There are a number of other limitations in this study. First, we did not compare the same patients using different imaging protocols.

Second, there was a difference in the sensitivity of MR examinations using different protocols when assessing detection of anterior organ involvement, however, the difference did not reach statistical significance which is probably due to the low power of the study and perhaps the nature of the study (i.e. the radiologists knew that these cases were more likely to be advanced cases).
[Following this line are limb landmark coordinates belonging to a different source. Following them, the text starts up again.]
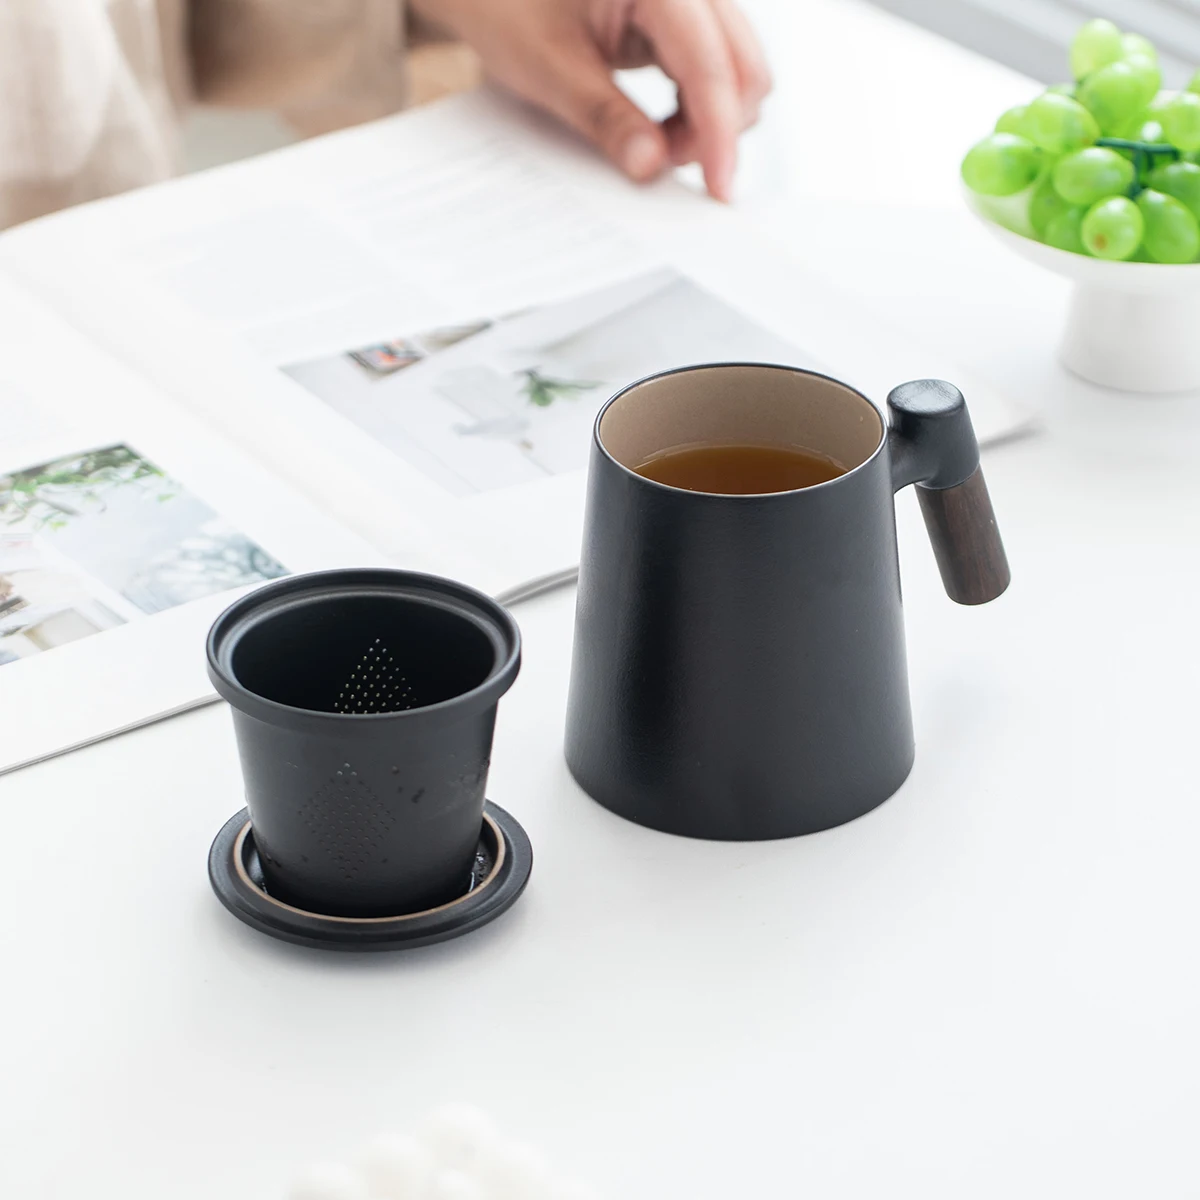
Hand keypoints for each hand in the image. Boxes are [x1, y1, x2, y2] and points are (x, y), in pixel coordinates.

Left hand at [413, 0, 771, 200]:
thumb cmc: (504, 3)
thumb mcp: (549, 68)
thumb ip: (606, 118)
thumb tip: (652, 166)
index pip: (710, 62)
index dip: (719, 132)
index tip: (718, 188)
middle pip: (742, 63)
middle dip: (718, 127)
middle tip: (666, 166)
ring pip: (737, 67)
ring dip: (709, 119)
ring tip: (653, 143)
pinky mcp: (681, 13)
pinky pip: (713, 64)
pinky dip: (696, 105)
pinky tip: (659, 126)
However, even with these limitations, the compliant imaging improves accuracy, especially in advanced and complicated cases. It is therefore of utmost importance that radiologists are made aware of pitfalls and the problems, and that radiologist are made up-to-date about recent developments in imaging. This current study reveals that there is a need for continued education in this field.

Conclusion

For local staging of locally advanced rectal cancer, the correlation between MRI and histopathology was better when a predefined compliant rectal imaging protocol was used. It is possible that this also holds true for all patients assessed with rectal cancer and not only for anterior structures in the pelvis. However, this has to be assessed in further studies. Furthermore, this study indicates that continuous training of radiologists and radiology technicians, including work-shops and seminars seems to be an appropriate way to improve accuracy of MRI in patients with rectal cancer.